Input START
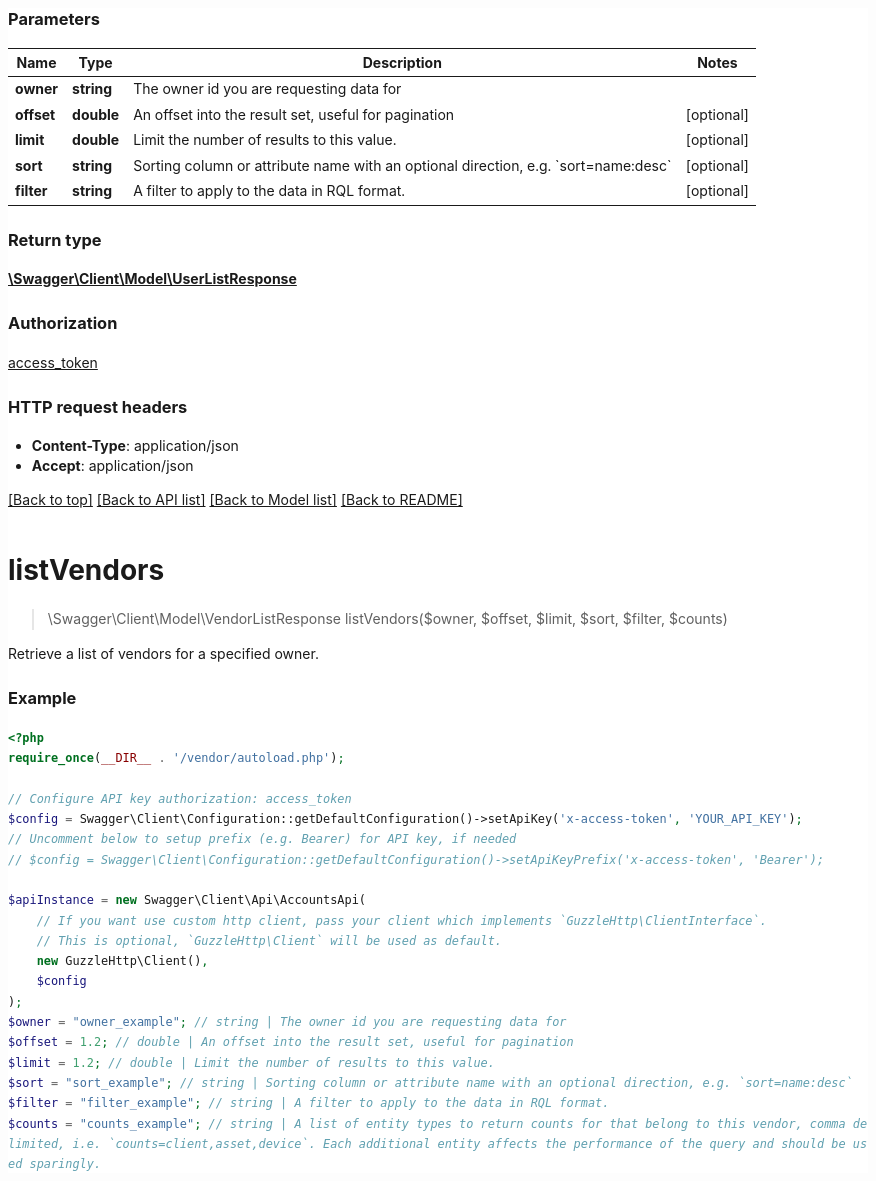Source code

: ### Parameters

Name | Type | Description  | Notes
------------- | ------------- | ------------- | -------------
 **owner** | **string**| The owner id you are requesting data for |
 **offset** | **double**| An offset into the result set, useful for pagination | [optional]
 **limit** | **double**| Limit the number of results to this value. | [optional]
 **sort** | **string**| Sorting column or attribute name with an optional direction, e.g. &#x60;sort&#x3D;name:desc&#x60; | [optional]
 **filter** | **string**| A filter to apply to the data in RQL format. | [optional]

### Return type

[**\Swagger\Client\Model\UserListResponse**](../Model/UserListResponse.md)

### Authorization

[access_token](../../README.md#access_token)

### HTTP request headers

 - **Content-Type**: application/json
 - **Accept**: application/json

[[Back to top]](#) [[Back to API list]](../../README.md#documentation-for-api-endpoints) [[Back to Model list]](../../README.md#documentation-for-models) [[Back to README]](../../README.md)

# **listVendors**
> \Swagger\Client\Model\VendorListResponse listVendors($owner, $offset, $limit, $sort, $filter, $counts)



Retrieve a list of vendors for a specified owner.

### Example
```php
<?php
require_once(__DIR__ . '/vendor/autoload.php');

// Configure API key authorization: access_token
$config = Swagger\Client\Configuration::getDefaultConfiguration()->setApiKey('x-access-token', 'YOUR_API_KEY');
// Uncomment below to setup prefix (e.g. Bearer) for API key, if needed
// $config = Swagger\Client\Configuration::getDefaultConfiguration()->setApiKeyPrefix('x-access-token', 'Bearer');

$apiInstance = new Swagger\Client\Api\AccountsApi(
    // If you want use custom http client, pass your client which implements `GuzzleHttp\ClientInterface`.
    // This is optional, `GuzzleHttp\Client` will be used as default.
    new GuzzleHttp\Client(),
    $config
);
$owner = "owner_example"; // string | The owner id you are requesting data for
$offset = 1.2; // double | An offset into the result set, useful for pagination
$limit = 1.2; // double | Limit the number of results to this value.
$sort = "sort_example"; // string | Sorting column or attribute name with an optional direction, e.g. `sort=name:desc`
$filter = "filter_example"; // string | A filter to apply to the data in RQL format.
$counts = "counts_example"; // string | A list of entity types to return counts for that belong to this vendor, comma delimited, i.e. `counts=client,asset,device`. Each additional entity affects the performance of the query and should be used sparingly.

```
Input END
Input START
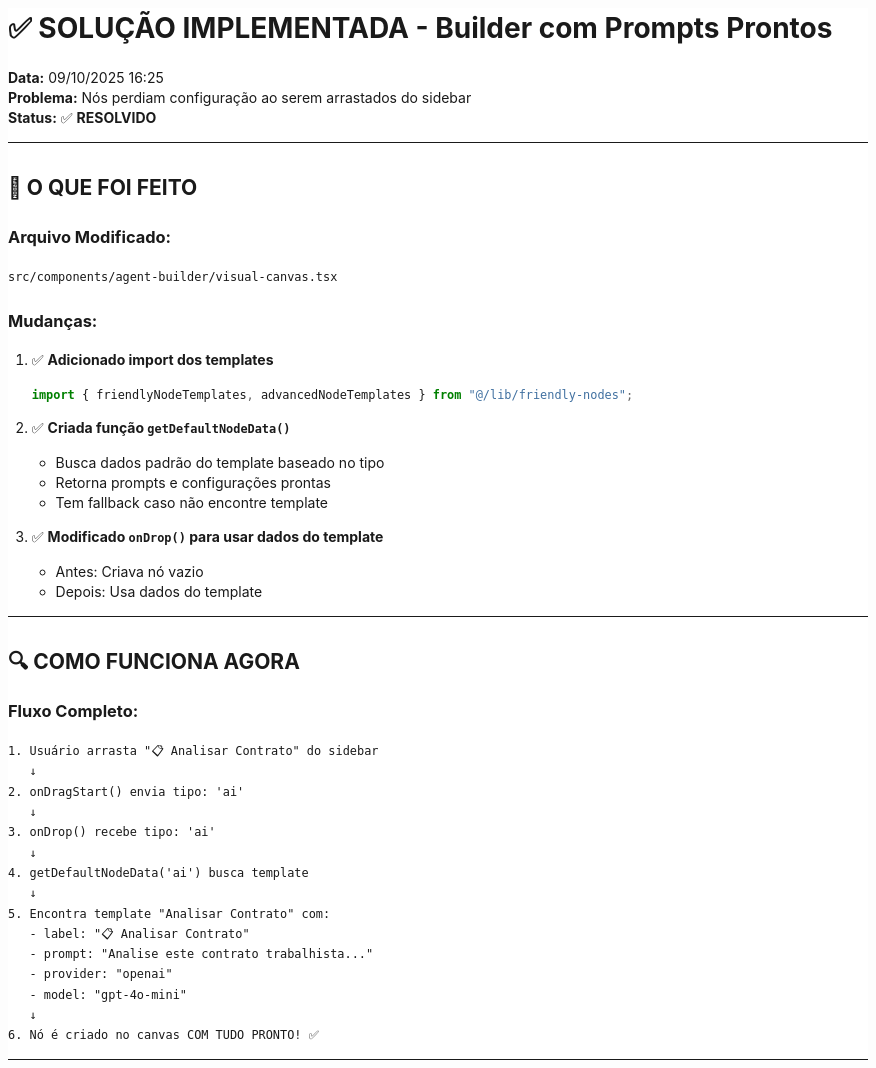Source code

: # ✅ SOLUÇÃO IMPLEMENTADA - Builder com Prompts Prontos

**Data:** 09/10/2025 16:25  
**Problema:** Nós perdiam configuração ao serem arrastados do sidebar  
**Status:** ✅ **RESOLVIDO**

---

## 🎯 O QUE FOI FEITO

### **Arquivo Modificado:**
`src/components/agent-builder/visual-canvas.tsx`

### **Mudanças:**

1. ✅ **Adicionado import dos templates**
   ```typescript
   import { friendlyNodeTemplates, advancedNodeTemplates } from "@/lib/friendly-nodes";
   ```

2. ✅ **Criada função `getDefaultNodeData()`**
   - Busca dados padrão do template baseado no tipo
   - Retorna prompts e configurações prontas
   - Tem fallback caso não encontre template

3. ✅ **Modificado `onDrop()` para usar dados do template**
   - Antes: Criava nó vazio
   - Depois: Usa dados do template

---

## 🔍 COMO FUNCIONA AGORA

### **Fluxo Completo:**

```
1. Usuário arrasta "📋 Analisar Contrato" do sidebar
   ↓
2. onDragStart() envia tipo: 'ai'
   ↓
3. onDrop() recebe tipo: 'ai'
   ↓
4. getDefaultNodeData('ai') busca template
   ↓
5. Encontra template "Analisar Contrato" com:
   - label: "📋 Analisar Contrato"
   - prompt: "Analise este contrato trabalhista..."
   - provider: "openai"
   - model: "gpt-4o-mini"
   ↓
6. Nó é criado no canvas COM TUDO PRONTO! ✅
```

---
Input END
Aim of the task
If a line in the records includes the string "getDefaultConfiguration", copy it.

Reply
$config = Swagger\Client\Configuration::getDefaultConfiguration()->setApiKey('x-access-token', 'YOUR_API_KEY');
// $config = Swagger\Client\Configuration::getDefaultConfiguration()->setApiKeyPrefix('x-access-token', 'Bearer');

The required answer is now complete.